- [Written tasks]:
**A.** Write down, word for word, the passage of the Ombudsman meeting post starting with "St. Thomas, thank" and going on through "the EB-5 program.".
**B.** Condense the paragraph of the Ombudsman meeting post that begins "In case you missed" into a short bulleted list of its main facts.

Ombudsman meeting reaction

In case you missed yesterday’s EB-5 stakeholder meeting hosted by the CIS Ombudsman’s Office, here’s the gist: “the processing of EB-5 petitions and applications has not been smooth, and it’s USCIS’s fault.” The Ombudsman listened politely and made notes to convey to USCIS, which was not offered a speaking part at the meeting. I can share my recording, if you want to hear all the EB-5 stakeholders’ complaints and suggestions in detail. Since none were new to me (although some were constructive and worth stating), I shall report instead on an imagined meeting. Let’s pose St. Thomas More as Ombudsman for the American people, and imagine how USCIS representatives might tell him their side of the EB-5 processing story.

St. Thomas, thank you for holding this meeting and giving your faithful civil servants here at USCIS the opportunity to express concerns regarding the American people and their handling of the EB-5 program.

- [Data lines]:
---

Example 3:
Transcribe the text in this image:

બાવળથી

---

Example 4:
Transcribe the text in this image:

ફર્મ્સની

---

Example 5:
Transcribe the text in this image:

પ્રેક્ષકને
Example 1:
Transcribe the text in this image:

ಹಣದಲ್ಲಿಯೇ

==

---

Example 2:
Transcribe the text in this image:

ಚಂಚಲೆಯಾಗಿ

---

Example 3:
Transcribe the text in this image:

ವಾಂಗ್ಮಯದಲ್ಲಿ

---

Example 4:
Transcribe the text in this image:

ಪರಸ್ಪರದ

--

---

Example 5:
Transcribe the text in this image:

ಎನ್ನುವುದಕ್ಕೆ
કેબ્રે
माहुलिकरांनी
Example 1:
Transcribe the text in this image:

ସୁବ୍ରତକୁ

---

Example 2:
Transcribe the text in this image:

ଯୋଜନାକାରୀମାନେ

- [Outputs by task]:
**A.**
St. Thomas, thank you for holding this meeting and giving your faithful civil servants here at USCIS the opportunity to express concerns regarding the American people and their handling of the EB-5 program.

**B.**
- At the EB-5 stakeholder meeting hosted by the CIS Ombudsman's Office, the main message was that EB-5 petition and application processing has not been smooth and that USCIS is at fault.
- The Ombudsman listened and took notes to pass on to USCIS, which was not offered a speaking part.
- The writer offers to share a recording of the stakeholders' complaints and suggestions.
- None of the points were new to the writer, though some were constructive, so the writer reports on an imagined meeting instead.
- In that imagined meeting, St. Thomas More is Ombudsman for the American people, and USCIS representatives tell their side of the EB-5 processing story.